Dataset excerpts
_ _ _ _
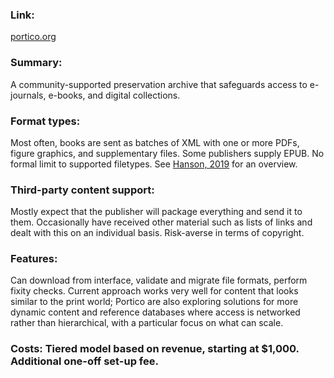 ### Link: 
[portico.org](https://www.portico.org/) 

### Summary: 
A community-supported preservation archive that safeguards access to e-journals, e-books, and digital collections. 

### Format types: 
Most often, books are sent as batches of XML with one or more PDFs, figure graphics, and supplementary files. Some publishers supply EPUB. No formal limit to supported filetypes. See [Hanson, 2019](https://www.dpconline.org/blog/enhancing-services-to-preserve-new-forms-of-scholarship) for an overview.

### Third-party content support: 
Mostly expect that the publisher will package everything and send it to them. Occasionally have received other material such as lists of links and dealt with this on an individual basis. Risk-averse in terms of copyright.

### Features: 
Can download from interface, validate and migrate file formats, perform fixity checks. Current approach works very well for content that looks similar to the print world; Portico are also exploring solutions for more dynamic content and reference databases where access is networked rather than hierarchical, with a particular focus on what can scale. 

### Costs: Tiered model based on revenue, starting at $1,000. Additional one-off set-up fee.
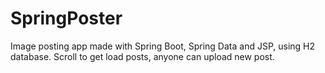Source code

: # SpringPoster
Image posting app made with Spring Boot, Spring Data and JSP, using H2 database. 
Scroll to get load posts, anyone can upload new post.

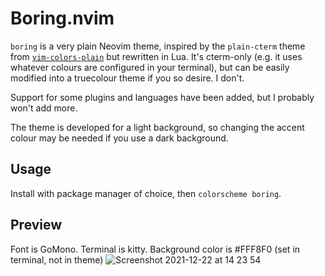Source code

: # Boring.nvim

`boring` is a very plain Neovim theme, inspired by the `plain-cterm` theme
from [`vim-colors-plain`](https://github.com/andreypopp/vim-colors-plain)
but rewritten in Lua.
It's cterm-only (e.g. it uses whatever colours are configured in your
terminal), but can be easily modified into a truecolour theme if you
so desire. I don't.

Support for some plugins and languages have been added, but I probably won't
add more.

The theme is developed for a light background, so changing the accent colour
may be needed if you use a dark background.

## Usage

Install with package manager of choice, then `colorscheme boring`.

## Preview

Font is GoMono. Terminal is kitty. Background color is #FFF8F0 (set in terminal, not in theme)
![Screenshot 2021-12-22 at 14 23 54](https://user-images.githubusercontent.com/42578370/147099500-0ffe9cf4-f48a-45d1-8947-10968b630e29.png)
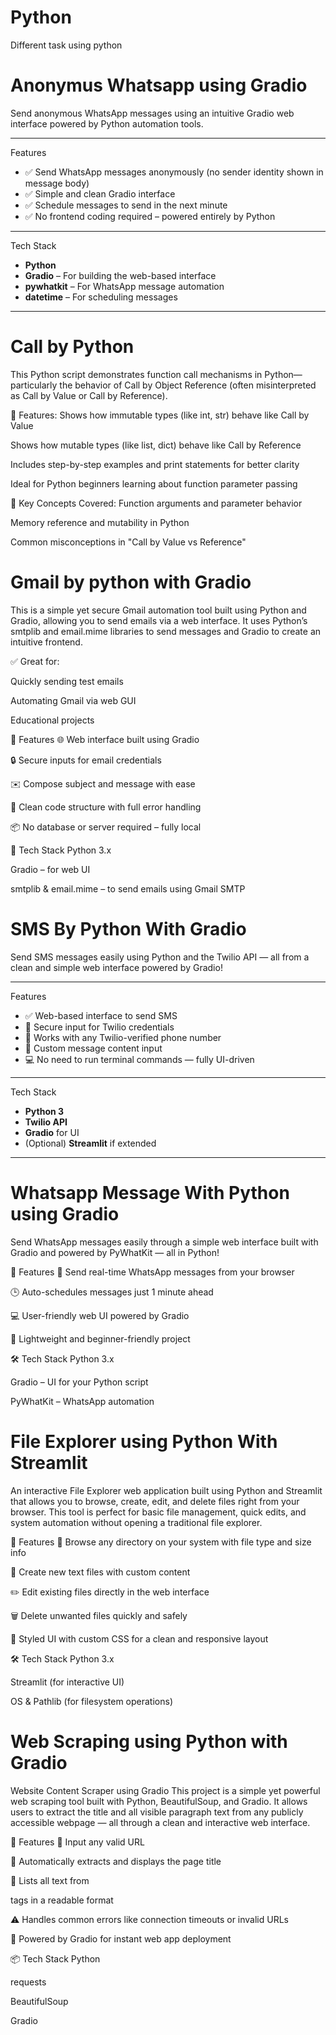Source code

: # Python
Different task using python

# Anonymus Whatsapp using Gradio

Send anonymous WhatsApp messages using an intuitive Gradio web interface powered by Python automation tools.

---

Features

- ✅ Send WhatsApp messages anonymously (no sender identity shown in message body)
- ✅ Simple and clean Gradio interface
- ✅ Schedule messages to send in the next minute
- ✅ No frontend coding required – powered entirely by Python

---

Tech Stack

- **Python**
- **Gradio** – For building the web-based interface
- **pywhatkit** – For WhatsApp message automation
- **datetime** – For scheduling messages

---

# Call by Python

This Python script demonstrates function call mechanisms in Python—particularly the behavior of Call by Object Reference (often misinterpreted as Call by Value or Call by Reference).

🚀 Features:
Shows how immutable types (like int, str) behave like Call by Value

Shows how mutable types (like list, dict) behave like Call by Reference

Includes step-by-step examples and print statements for better clarity

Ideal for Python beginners learning about function parameter passing

🧠 Key Concepts Covered:
Function arguments and parameter behavior

Memory reference and mutability in Python

Common misconceptions in "Call by Value vs Reference"


# Gmail by python with Gradio

This is a simple yet secure Gmail automation tool built using Python and Gradio, allowing you to send emails via a web interface.
It uses Python’s smtplib and email.mime libraries to send messages and Gradio to create an intuitive frontend.

✅ Great for:

Quickly sending test emails

Automating Gmail via web GUI

Educational projects

🔹 Features
🌐 Web interface built using Gradio

🔒 Secure inputs for email credentials

✉️ Compose subject and message with ease

🧾 Clean code structure with full error handling

📦 No database or server required – fully local

🔹 Tech Stack
Python 3.x

Gradio – for web UI

smtplib & email.mime – to send emails using Gmail SMTP


# SMS By Python With Gradio

Send SMS messages easily using Python and the Twilio API — all from a clean and simple web interface powered by Gradio!

---

Features

- ✅ Web-based interface to send SMS
- 🔐 Secure input for Twilio credentials
- 📱 Works with any Twilio-verified phone number
- 💬 Custom message content input
- 💻 No need to run terminal commands — fully UI-driven

---

Tech Stack

- **Python 3**
- **Twilio API**
- **Gradio** for UI
- (Optional) **Streamlit** if extended

---


# Whatsapp Message With Python using Gradio

Send WhatsApp messages easily through a simple web interface built with Gradio and powered by PyWhatKit — all in Python!

🚀 Features
📱 Send real-time WhatsApp messages from your browser

🕒 Auto-schedules messages just 1 minute ahead

💻 User-friendly web UI powered by Gradio

🧪 Lightweight and beginner-friendly project

🛠️ Tech Stack
Python 3.x

Gradio – UI for your Python script

PyWhatKit – WhatsApp automation

# File Explorer using Python With Streamlit

An interactive File Explorer web application built using Python and Streamlit that allows you to browse, create, edit, and delete files right from your browser. This tool is perfect for basic file management, quick edits, and system automation without opening a traditional file explorer.

🚀 Features
📁 Browse any directory on your system with file type and size info

📄 Create new text files with custom content

✏️ Edit existing files directly in the web interface

🗑️ Delete unwanted files quickly and safely

🎨 Styled UI with custom CSS for a clean and responsive layout

🛠️ Tech Stack
Python 3.x

Streamlit (for interactive UI)

OS & Pathlib (for filesystem operations)

# Web Scraping using Python with Gradio

Website Content Scraper using Gradio
This project is a simple yet powerful web scraping tool built with Python, BeautifulSoup, and Gradio. It allows users to extract the title and all visible paragraph text from any publicly accessible webpage — all through a clean and interactive web interface.

🔧 Features
🔗 Input any valid URL

🧠 Automatically extracts and displays the page title

📄 Lists all text from <p> tags in a readable format

⚠️ Handles common errors like connection timeouts or invalid URLs

🚀 Powered by Gradio for instant web app deployment

📦 Tech Stack
Python

requests

BeautifulSoup

Gradio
_ _ _ _
» EXERCISE AIM
Please retype every row above word for word, leaving the pictures out of your answer.

» SOLUTION TO THE EXERCISE
 ### Link: 
[portico.org](https://www.portico.org/) 

### Summary: 
A community-supported preservation archive that safeguards access to e-journals, e-books, and digital collections. 

### Format types: 
Most often, books are sent as batches of XML with one or more PDFs, figure graphics, and supplementary files. Some publishers supply EPUB. No formal limit to supported filetypes. See [Hanson, 2019](https://www.dpconline.org/blog/enhancing-services-to-preserve-new-forms-of-scholarship) for an overview.

### Third-party content support: 
Mostly expect that the publisher will package everything and send it to them. Occasionally have received other material such as lists of links and dealt with this on an individual basis. Risk-averse in terms of copyright.

### Features: 
Can download from interface, validate and migrate file formats, perform fixity checks. Current approach works very well for content that looks similar to the print world; Portico are also exploring solutions for more dynamic content and reference databases where access is networked rather than hierarchical, with a particular focus on what can scale. 

### Costs: Tiered model based on revenue, starting at $1,000. Additional one-off set-up fee.
Source code

: # SpringPoster
Image posting app made with Spring Boot, Spring Data and JSP, using H2 database. 
Scroll to get load posts, anyone can upload new post.

Source code

: # Boring.nvim

`boring` is a very plain Neovim theme, inspired by the `plain-cterm` theme
from [`vim-colors-plain`](https://github.com/andreypopp/vim-colors-plain)
but rewritten in Lua.
It's cterm-only (e.g. it uses whatever colours are configured in your
terminal), but can be easily modified into a truecolour theme if you
so desire. I don't.

Support for some plugins and languages have been added, but I probably won't
add more.

The theme is developed for a light background, so changing the accent colour
may be needed if you use a dark background.

## Usage

Install with package manager of choice, then `colorscheme boring`.

## Preview

Font is GoMono. Terminal is kitty. Background color is #FFF8F0 (set in terminal, not in theme)
![Screenshot 2021-12-22 at 14 23 54](https://user-images.githubusercontent.com/42578370/147099500-0ffe9cf4-f48a-45d1-8947-10968b630e29.png)
Source code

: # Python
Different task using python

# Anonymus Whatsapp using Gradio

Send anonymous WhatsApp messages using an intuitive Gradio web interface powered by Python automation tools.

---

Features

- ✅ Send WhatsApp messages anonymously (no sender identity shown in message body)
- ✅ Simple and clean Gradio interface
- ✅ Schedule messages to send in the next minute
- ✅ No frontend coding required – powered entirely by Python

---

Tech Stack

- **Python**
- **Gradio** – For building the web-based interface
- **pywhatkit** – For WhatsApp message automation
- **datetime** – For scheduling messages

---

# Call by Python

This Python script demonstrates function call mechanisms in Python—particularly the behavior of Call by Object Reference (often misinterpreted as Call by Value or Call by Reference).

🚀 Features:
Shows how immutable types (like int, str) behave like Call by Value

Shows how mutable types (like list, dict) behave like Call by Reference

Includes step-by-step examples and print statements for better clarity

Ideal for Python beginners learning about function parameter passing

🧠 Key Concepts Covered:
Function arguments and parameter behavior

Memory reference and mutability in Python

Common misconceptions in "Call by Value vs Reference"


# Gmail by python with Gradio

This is a simple yet secure Gmail automation tool built using Python and Gradio, allowing you to send emails via a web interface.
It uses Python’s smtplib and email.mime libraries to send messages and Gradio to create an intuitive frontend.

✅ Great for:

Quickly sending test emails

Automating Gmail via web GUI

Educational projects

🔹 Features
🌐 Web interface built using Gradio

🔒 Secure inputs for email credentials

✉️ Compose subject and message with ease

🧾 Clean code structure with full error handling

📦 No database or server required – fully local

🔹 Tech Stack
Python 3.x

Gradio – for web UI

smtplib & email.mime – to send emails using Gmail SMTP


# SMS By Python With Gradio

Send SMS messages easily using Python and the Twilio API — all from a clean and simple web interface powered by Gradio!

---

Features

- ✅ Web-based interface to send SMS
- 🔐 Secure input for Twilio credentials
- 📱 Works with any Twilio-verified phone number
- 💬 Custom message content input
- 💻 No need to run terminal commands — fully UI-driven

---

Tech Stack

- **Python 3**
- **Twilio API**
- **Gradio** for UI
- (Optional) **Streamlit** if extended

---


# Whatsapp Message With Python using Gradio

Send WhatsApp messages easily through a simple web interface built with Gradio and powered by PyWhatKit — all in Python!

🚀 Features
📱 Send real-time WhatsApp messages from your browser

🕒 Auto-schedules messages just 1 minute ahead

💻 User-friendly web UI powered by Gradio

🧪 Lightweight and beginner-friendly project

🛠️ Tech Stack
Python 3.x

Gradio – UI for your Python script

PyWhatKit – WhatsApp automation

# File Explorer using Python With Streamlit

An interactive File Explorer web application built using Python and Streamlit that allows you to browse, create, edit, and delete files right from your browser. This tool is perfect for basic file management, quick edits, and system automation without opening a traditional file explorer.

🚀 Features
📁 Browse any directory on your system with file type and size info

📄 Create new text files with custom content

✏️ Edit existing files directly in the web interface

🗑️ Delete unwanted files quickly and safely

🎨 Styled UI with custom CSS for a clean and responsive layout

🛠️ Tech Stack
Python 3.x

Streamlit (for interactive UI)

OS & Pathlib (for filesystem operations)

# Web Scraping using Python with Gradio

Website Content Scraper using Gradio
This project is a simple yet powerful web scraping tool built with Python, BeautifulSoup, and Gradio. It allows users to extract the title and all visible paragraph text from any publicly accessible webpage — all through a clean and interactive web interface.

🔧 Features
🔗 Input any valid URL

🧠 Automatically extracts and displays the page title

📄 Lists all text from <p> tags in a readable format

⚠️ Handles common errors like connection timeouts or invalid URLs

🚀 Powered by Gradio for instant web app deployment

📦 Tech Stack
Python

requests

BeautifulSoup

Gradio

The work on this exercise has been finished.